Yes, it is not only probable, but it's probably been done before.
It depends on whether they are mapping the entire possible range or just a range of ASCII characters. Let's say you need 128 bits + 6 bytes to store each match. That's 22 bytes. You'd need:
6.32 GB to store all lowercase alphabetic combinations [a-z]
405 GB to for all alphabetic combinations [a-zA-Z]
1.13 TB for all alphanumeric combinations [a-zA-Z0-9]
5.24 TB for all combinations that consists of letters, numbers and 18 symbols.
As you see, it increases exponentially, but even at 5.24 TB that's nothing to agencies like, say, the NSA or the CIA. They probably have done it.
As everyone else said, salting can easily defeat rainbow tables and that's almost as important as hashing. Read this: Just hashing is far from enough - How to position against dictionary and rainbow attacks

please advice whether about our case of using encryption

Our client wants to give us a database. The original database has a phone number column. He doesn't want to give us a phone number.
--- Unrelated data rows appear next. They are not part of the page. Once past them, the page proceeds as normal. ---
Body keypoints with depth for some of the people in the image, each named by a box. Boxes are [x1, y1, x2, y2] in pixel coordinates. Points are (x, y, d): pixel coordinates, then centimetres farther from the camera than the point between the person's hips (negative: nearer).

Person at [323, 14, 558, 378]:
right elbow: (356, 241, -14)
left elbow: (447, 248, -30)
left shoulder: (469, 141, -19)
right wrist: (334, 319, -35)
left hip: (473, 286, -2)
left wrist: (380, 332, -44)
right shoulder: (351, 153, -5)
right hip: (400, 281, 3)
Somehow i'm not sure why - it is decided that client will give us encrypted phone numbers with encrypted with 128bit AES key.
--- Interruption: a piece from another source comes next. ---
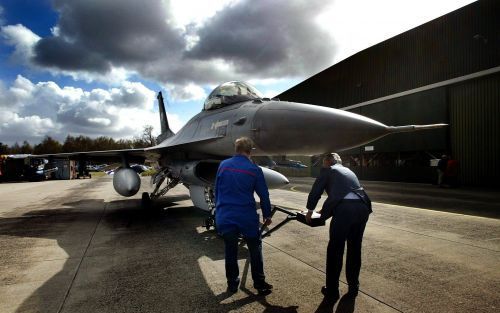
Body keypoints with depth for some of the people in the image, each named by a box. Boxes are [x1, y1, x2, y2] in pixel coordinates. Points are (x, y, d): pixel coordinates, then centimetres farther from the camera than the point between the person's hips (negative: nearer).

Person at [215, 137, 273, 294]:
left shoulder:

We will tell the client which phone number is to be shortlisted for some purpose but we will never know what is the actual phone number .. we'll just know the encrypted numbers.
Here are things I don't understand:
is using 128bit AES key encryption suitable for this purpose ?
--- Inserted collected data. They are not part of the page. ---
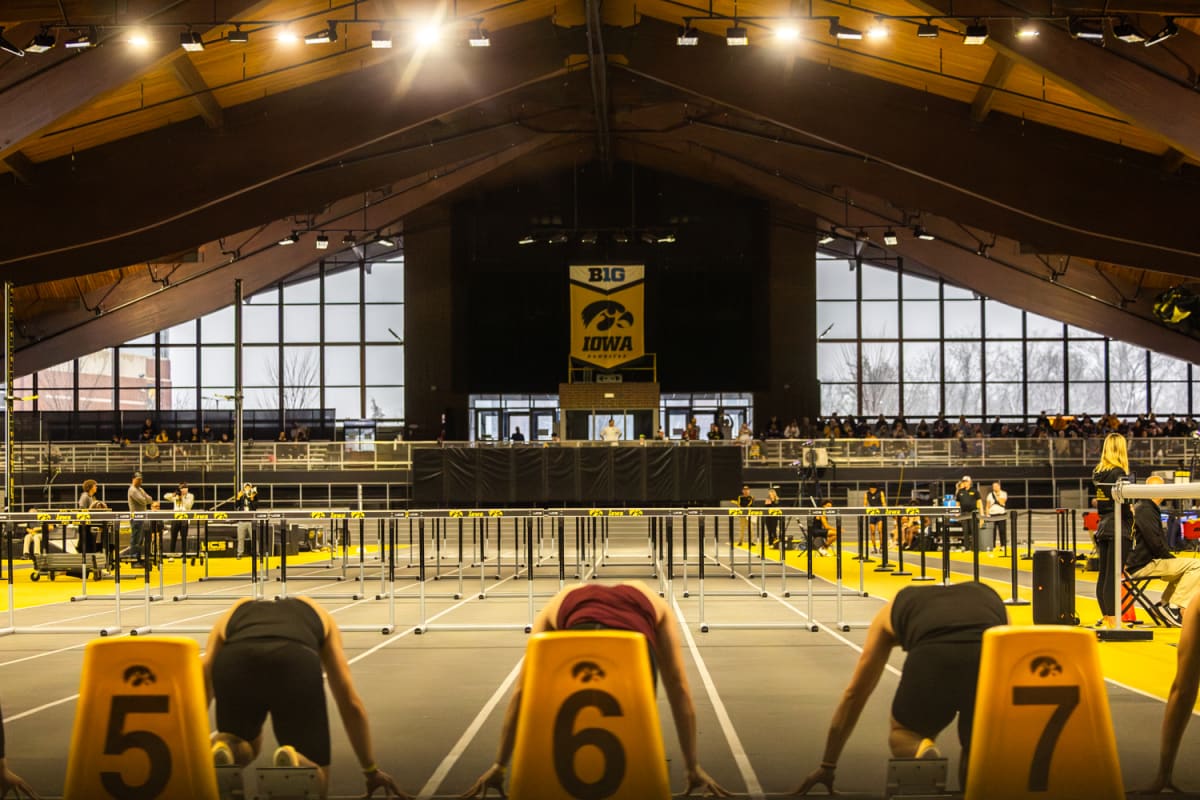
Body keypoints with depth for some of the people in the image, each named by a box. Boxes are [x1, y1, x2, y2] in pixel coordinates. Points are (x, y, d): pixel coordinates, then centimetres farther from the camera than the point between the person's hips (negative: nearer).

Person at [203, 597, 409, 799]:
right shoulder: (317, 614, 42)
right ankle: (293, 764, -18)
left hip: (234, 664, 1)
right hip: (296, 665, -1)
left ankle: (223, 751, -2)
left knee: (243, 748, 34)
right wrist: (371, 770, 50)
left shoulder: (232, 615, 43)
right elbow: (351, 702, 42)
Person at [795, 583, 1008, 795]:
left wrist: (827, 766, 52)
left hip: (933, 661, -1)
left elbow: (855, 692, 45)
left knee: (903, 734, 31)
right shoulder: (990, 598, 42)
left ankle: (921, 757, -4)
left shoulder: (897, 607, 40)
should the client preserve the AES key used to convert the numbers or
should the client instead of
preserving the key create a database
mapping the orignal numbers with
encrypted numbers
should the same key be used to convert all numbers or different
if randomly generated keys are used to encrypt numbers isn't it
possible that for two phone numbers
the encrypted text may be same ?

IMO this is the wrong approach. Instead of encrypting the phone number, which still leaves a chance of you decrypting it (e.g. because someone leaks the key), the client should just replace them with an ID that points to a table with the real telephone numbers; of course, this lookup table stays with him, you never get it.
I.E.
Original table:
Name | Phone
-------+---------
Erich | 555-4245
Max | 1234-567
You get:
Name | Phone
-------+---------
Erich | 1
Max | 2
Only your client has:
ID | Phone
---+---------
1 | 555-4245
2 | 1234-567

Addressing your concerns in order:
It may be, it may not be. You haven't really mentioned what the purpose is at all, in fact:
Why the need for encryption?
Who is it being protected from?
What's the value (or liability to you, if lost) of the data?
How motivated are the hypothetical attackers assumed to be?
What performance loss is acceptable for the security gain?
What hardware do you have available?
Who has what physical/logical access to various parts of the system?
And so on, and so forth. Without knowing the situation, it's not possible to say whether this is an appropriate encryption scheme. (Though it is likely to be a solid choice).
Surely that's for the client to decide? I will say, though, that the latter case seems to defeat the purpose of encryption entirely.
The same key ought to be used to convert all numbers, unless you fancy juggling keys around to try and remember which one to use to decrypt which phone numbers. If the security system is well designed, this wouldn't give any extra security and would just be a bizarre headache.
By definitiong of encryption, no. It's always a reversable mapping which means there's no loss of information such as you would get with a hash. And consequently, every instance of ciphertext has a single unique plaintext that will encrypt to it (with a given key).
Though all in all this doesn't sound like it's needed. It sounds to me like someone's been making decisions based on appearances rather than technical merit - "We encrypt your phone numbers with the same 128-bit encryption used in browsers" sounds good but is it actually needed?